One of the many pleasures of Mauritius is the seemingly-endless supply of public holidays. I’m joking! Well, not really – having a day off from time to time is fun, of course, but what makes these days truly special is that everybody, regardless of ethnicity and religion, celebrates each other’s festivities – Maha Shivaratri, Christmas, Eid al-Fitr, Diwali, you name it. This Saturday 25th of January marks the official start of the Chinese New Year, celebrated by all Mauritians in true style, fusing our Chinese heritage with our local culture.
Celebrations and Preparations
Celebrations (and preparations!) started at least a week ago or so. Firecrackers were lit in front of shops to ward away bad spirits, and – if you, dear reader, have been living and working in Mauritius for some time now, you’ll know – many boxes containing bountiful Chinese delights have been given and received. The unmissable treasure in these red and gold boxes is the famous ‘gâteau la cire’, a delicious cake made of rice flour, orange marmalade and sugar (‘cire’ denoting its waxy appearance, I suppose. In other parts of the world, it’s referred to as nian gao). Depending on the box, you can also find local treats such as ‘gato zorey’ (‘ear cakes’, a savoury-sweet treat). Families and friends also exchange foong pao (also known as hong bao), which are gorgeous red and gold envelopes filled with notes.

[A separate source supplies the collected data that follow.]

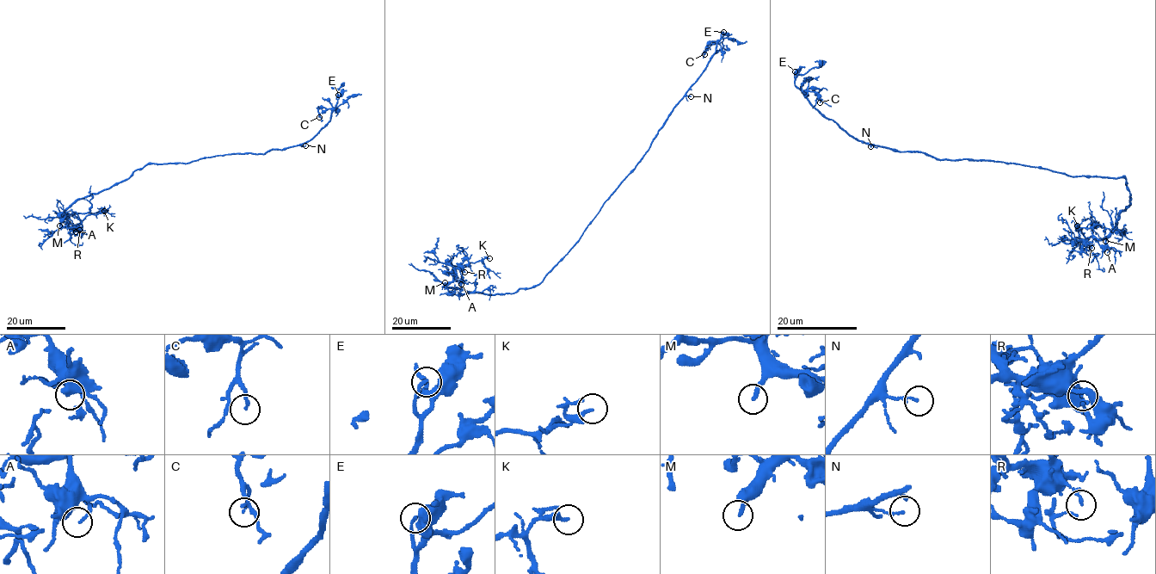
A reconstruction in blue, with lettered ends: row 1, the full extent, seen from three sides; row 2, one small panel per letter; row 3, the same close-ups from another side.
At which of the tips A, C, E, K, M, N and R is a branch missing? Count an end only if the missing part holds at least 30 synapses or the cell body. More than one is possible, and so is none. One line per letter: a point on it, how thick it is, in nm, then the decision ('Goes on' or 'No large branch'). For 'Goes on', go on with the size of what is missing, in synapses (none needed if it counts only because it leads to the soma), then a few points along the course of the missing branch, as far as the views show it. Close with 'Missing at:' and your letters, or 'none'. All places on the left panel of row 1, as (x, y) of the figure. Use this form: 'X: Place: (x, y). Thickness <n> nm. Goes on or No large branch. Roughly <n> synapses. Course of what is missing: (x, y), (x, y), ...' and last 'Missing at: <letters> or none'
A: Place: (76, 231). Thickness 100 nm. No large branch
C: Place: (319, 117). Thickness 140 nm. No large branch
E: Place: (338, 95). Thickness 160 nm. No large branch
K: Place: (104, 211). Thickness 240 nm. No large branch
M: Place: (59, 225). Thickness 180 nm. Goes on
N: Place: (305, 145). Thickness 130 nm. No large branch
R: Place: (79, 230). Thickness 180 nm. No large branch
Missing at: M

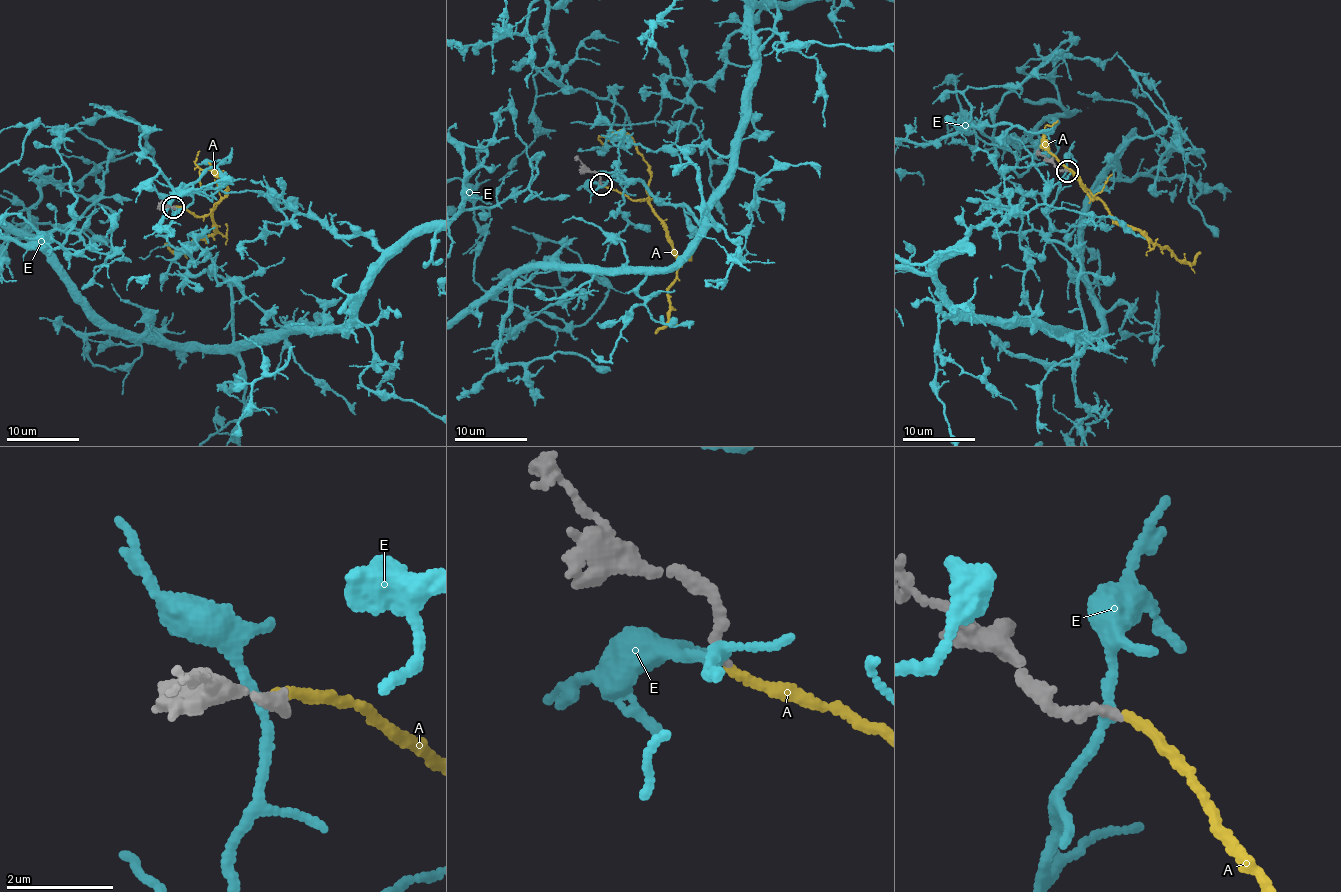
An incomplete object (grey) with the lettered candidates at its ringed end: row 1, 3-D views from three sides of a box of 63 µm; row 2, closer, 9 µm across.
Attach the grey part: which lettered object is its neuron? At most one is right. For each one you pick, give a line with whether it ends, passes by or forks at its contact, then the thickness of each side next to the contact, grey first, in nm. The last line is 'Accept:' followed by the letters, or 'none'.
A: it ends; calibres 180 and 160 nm
Accept: A

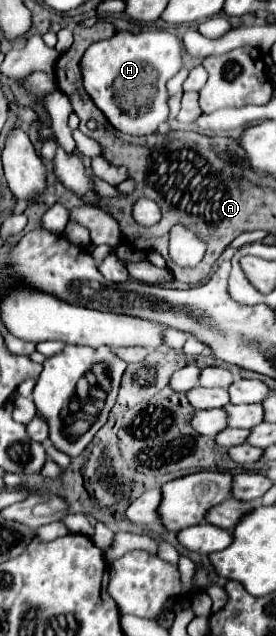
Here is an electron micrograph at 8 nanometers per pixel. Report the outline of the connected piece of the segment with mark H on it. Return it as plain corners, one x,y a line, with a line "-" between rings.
142,30
142,32
116,32
110,40
94,42
84,58
82,58
82,78
84,88
94,100
94,104
104,112
108,122
130,136
146,136
156,132
158,124
168,118
168,96
166,96
166,82
180,70
182,66
182,42
166,32
166,30

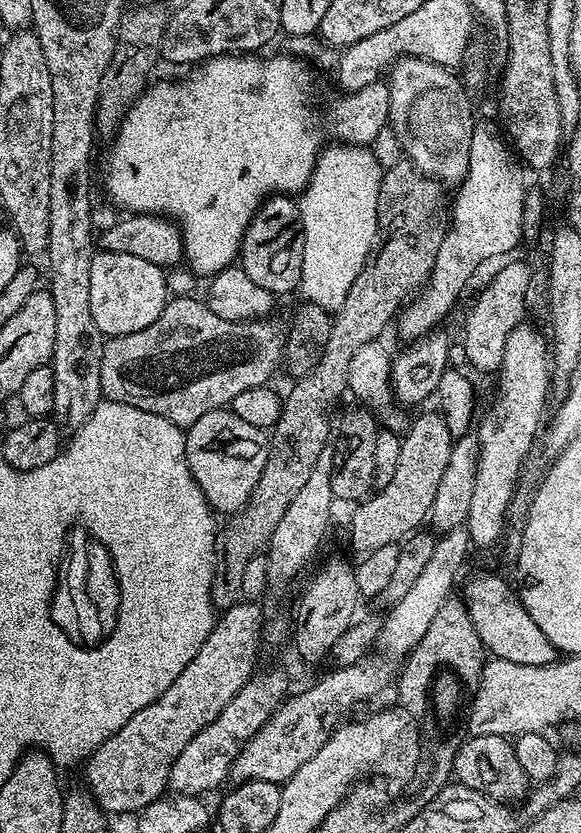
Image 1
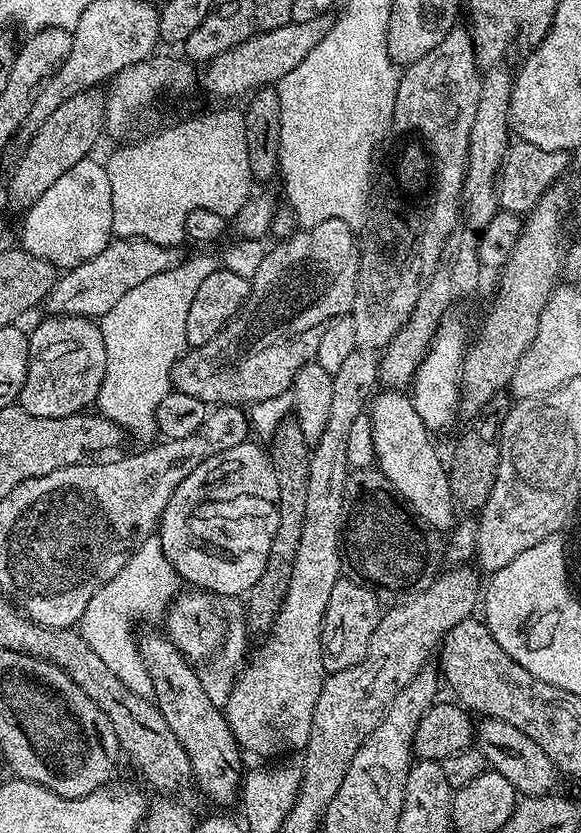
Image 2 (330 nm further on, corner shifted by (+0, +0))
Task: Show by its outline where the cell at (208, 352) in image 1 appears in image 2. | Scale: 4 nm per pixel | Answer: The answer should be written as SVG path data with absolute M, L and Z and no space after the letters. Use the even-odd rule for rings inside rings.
M330 218L329 221L318 222L312 227L305 227L303 230L298 230L293 236L281 239L276 242L276 245L269 247L265 251L262 258L262 266L258 266L258 270L250 277L252 289L248 295L248 301L244 303L241 311L236 313L236 317L227 324L218 334L214 334L214 338L210 338L210 342L206 342L197 348L189 347L184 355L176 361L176 365L172 368L172 387L175 391L182 394L193 395L207 406L251 406L256 403L261 403L264 399L274 398L283 391L291 389L296 371L299 370L305 363L305 357L300 356L276 356L276 351L287 342L291 336L296 336L299 332L312 332L323 329L324 325L329 320L335 320L338 316L349 315L354 306L354 294L356 286L356 276L359 274L360 246L358 243L357 233L354 231L353 225L348 224L344 220L338 218Z

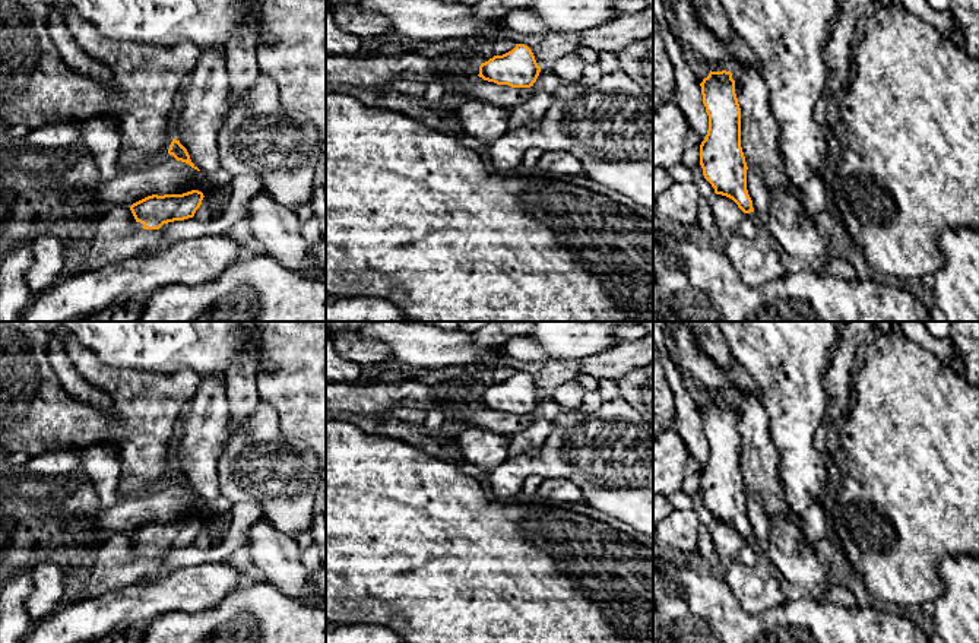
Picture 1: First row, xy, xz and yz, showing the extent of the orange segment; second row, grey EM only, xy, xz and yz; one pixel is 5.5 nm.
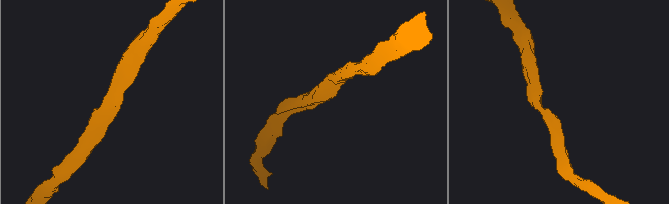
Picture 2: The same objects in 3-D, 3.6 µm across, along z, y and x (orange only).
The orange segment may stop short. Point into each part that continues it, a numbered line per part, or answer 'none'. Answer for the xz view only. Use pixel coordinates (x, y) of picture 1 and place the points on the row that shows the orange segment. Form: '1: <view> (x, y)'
none

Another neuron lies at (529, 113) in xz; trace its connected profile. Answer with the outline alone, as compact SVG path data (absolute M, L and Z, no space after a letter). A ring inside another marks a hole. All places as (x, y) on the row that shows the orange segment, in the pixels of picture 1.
M532 86L532 95L510 110L508 129L535 127L549 110L552 96Z

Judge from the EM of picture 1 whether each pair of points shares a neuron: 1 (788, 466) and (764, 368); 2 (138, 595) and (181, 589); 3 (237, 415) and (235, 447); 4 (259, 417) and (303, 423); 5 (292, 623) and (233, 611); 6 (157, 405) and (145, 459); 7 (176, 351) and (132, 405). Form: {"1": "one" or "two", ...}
{"1": "one", "2": "one", "3": "two", "4": "two", "5": "one", "6": "one", "7": "two"}

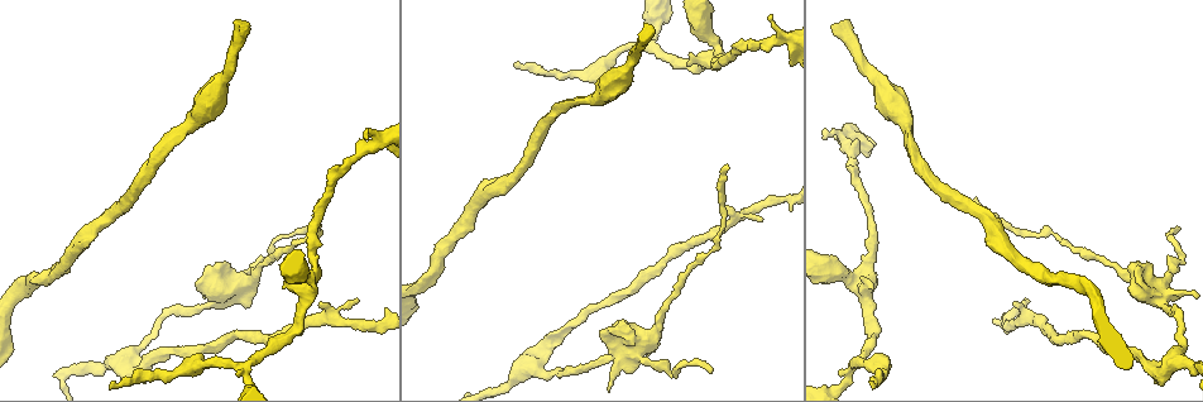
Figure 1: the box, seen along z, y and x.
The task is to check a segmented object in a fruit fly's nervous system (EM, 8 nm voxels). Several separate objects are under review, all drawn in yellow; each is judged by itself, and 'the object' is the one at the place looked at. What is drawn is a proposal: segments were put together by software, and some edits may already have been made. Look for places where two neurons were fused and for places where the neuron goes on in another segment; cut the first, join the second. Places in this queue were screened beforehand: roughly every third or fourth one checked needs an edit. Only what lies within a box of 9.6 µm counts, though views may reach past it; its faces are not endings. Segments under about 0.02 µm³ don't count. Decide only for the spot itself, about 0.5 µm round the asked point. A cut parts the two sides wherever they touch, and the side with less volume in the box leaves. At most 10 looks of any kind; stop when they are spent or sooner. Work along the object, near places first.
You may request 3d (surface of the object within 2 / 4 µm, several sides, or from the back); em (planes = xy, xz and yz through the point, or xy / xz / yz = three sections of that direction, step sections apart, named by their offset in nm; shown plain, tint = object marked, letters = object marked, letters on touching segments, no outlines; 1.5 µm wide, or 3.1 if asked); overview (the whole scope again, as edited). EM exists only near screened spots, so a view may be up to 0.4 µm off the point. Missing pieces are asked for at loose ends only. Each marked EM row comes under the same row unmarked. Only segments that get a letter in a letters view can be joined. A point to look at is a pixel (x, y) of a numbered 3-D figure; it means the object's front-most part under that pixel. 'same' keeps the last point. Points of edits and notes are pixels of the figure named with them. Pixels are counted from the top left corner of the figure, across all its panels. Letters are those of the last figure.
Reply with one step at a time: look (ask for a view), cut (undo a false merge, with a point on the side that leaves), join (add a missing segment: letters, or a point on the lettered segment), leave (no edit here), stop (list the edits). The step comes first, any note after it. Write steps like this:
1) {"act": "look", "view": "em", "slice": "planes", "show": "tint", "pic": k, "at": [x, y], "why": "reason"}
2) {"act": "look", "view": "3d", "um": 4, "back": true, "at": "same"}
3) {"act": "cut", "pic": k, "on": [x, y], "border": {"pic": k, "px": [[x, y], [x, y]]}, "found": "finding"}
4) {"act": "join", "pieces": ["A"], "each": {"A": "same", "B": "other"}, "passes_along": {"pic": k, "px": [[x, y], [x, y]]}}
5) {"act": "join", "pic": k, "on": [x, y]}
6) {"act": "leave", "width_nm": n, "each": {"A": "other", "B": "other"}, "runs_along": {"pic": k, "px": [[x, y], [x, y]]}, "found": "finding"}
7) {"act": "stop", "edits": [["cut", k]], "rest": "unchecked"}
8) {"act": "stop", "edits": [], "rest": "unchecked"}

{"act": "look", "view": "3d", "um": 2, "pic": 1, "at": [318, 304], "why": "free end"}

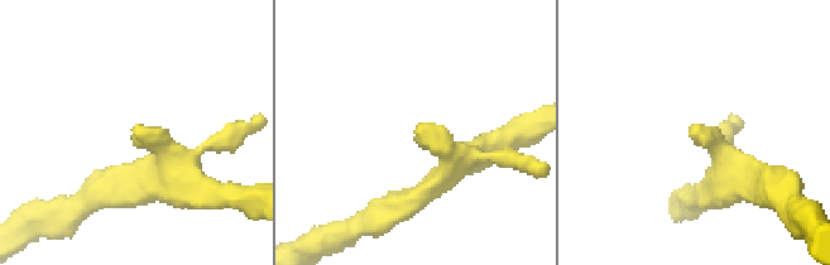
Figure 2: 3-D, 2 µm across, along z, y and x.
{"act": "look", "view": "em", "slice": "xy", "step": 4, "show": "letters", "pic": 2, "at": [134, 129]}

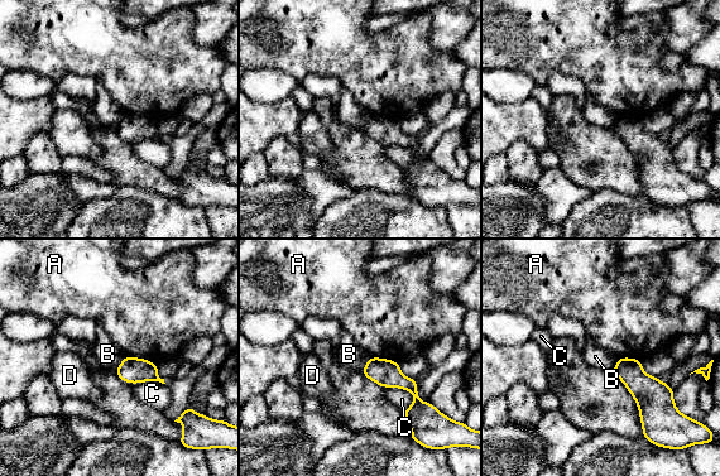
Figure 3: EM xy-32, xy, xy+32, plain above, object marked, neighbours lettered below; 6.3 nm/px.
{"act": "look", "view": "em", "slice": "planes", "show": "letters", "at": "same", "why": "another direction"}

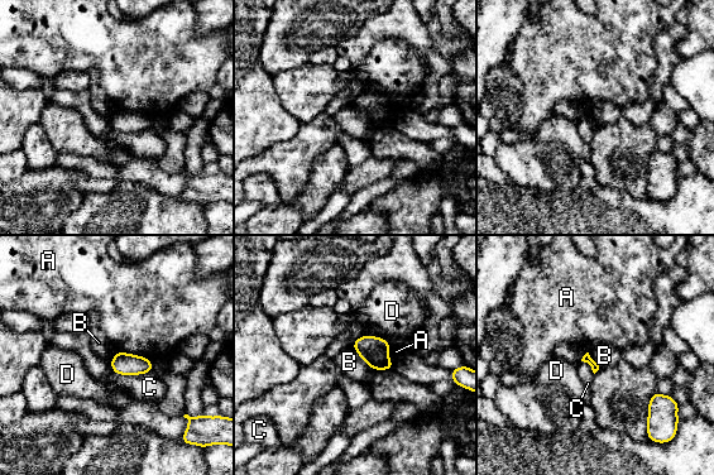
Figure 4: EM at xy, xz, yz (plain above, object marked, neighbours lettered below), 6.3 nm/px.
{"act": "leave", "each": {"A": "other", "B": "other", "C": "other", "D": "other"}, "border": {"pic": 4, "px": [[109, 361], [118, 374], [151, 372]]}, "found": "none of them fits"}

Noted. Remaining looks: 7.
{"act": "look", "view": "3d", "um": 4, "pic": 1, "at": [1133, 262], "why": "an open end"}

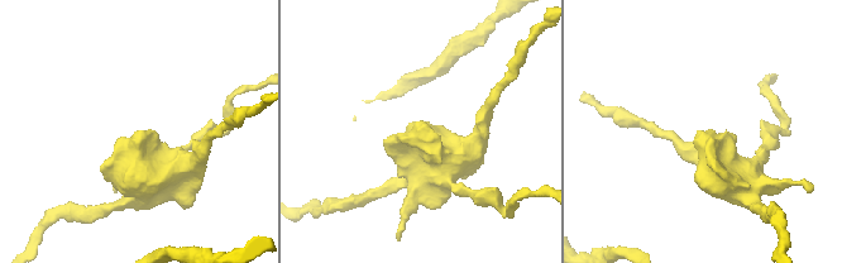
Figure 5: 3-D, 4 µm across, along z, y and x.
{"act": "look", "view": "em", "slice": "xz", "step": 8, "show": "letters", "pic": 5, "at": [148, 131]}

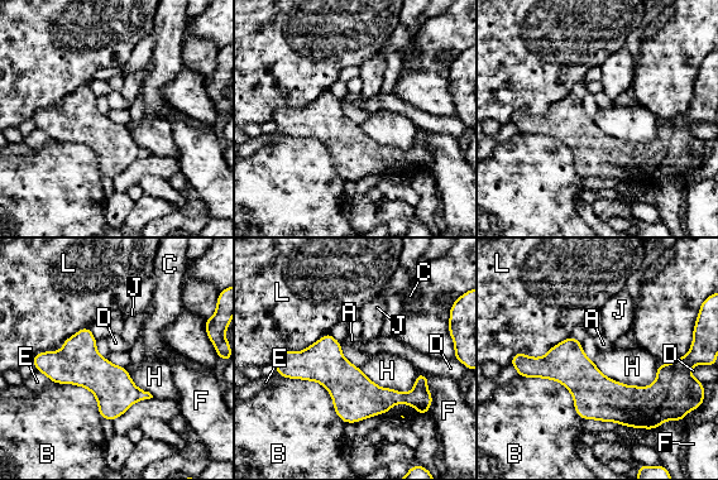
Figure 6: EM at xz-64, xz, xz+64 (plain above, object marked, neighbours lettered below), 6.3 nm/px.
{"act": "look", "view": "em", "slice": "yz", "step": 4, "show": "letters", "at": "same", "why": "another direction"}

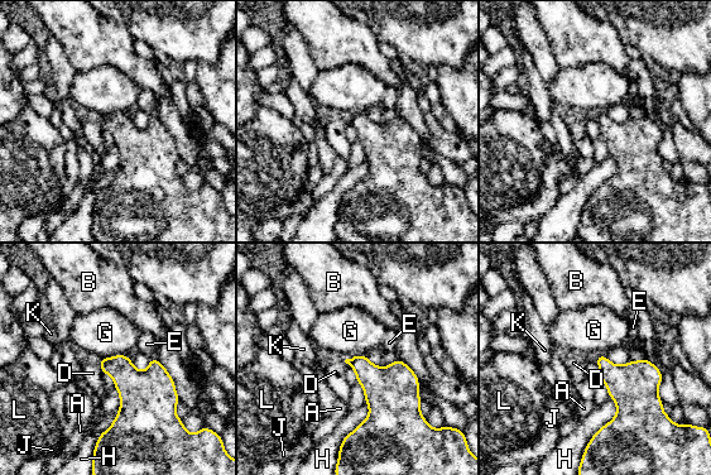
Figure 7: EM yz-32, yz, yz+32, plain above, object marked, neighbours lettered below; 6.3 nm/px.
{"act": "leave", "each": {"A": "other", "B": "other", "D": "other", "E": "other", "G": "other", "H": "other", "J": "other", "K": "other", "L": "other"}, "border": {"pic": 7, "px": [[126, 354], [115, 354], [101, 359]]}, "found": "no lettered segment goes on from it"}

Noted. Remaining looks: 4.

On the eve of Chinese New Year, families often come together for a special reunion dinner. The dishes served often have very specific meanings: fish for abundance, dumplings for wealth, noodles for longevity and so forth. At the exact time that New Year is proclaimed (no, it’s not necessarily midnight), firecrackers are lit, usually at the entrance of the family home: you’ll definitely hear them all around you and see them the next day, for the red paper residue garnishes many a street.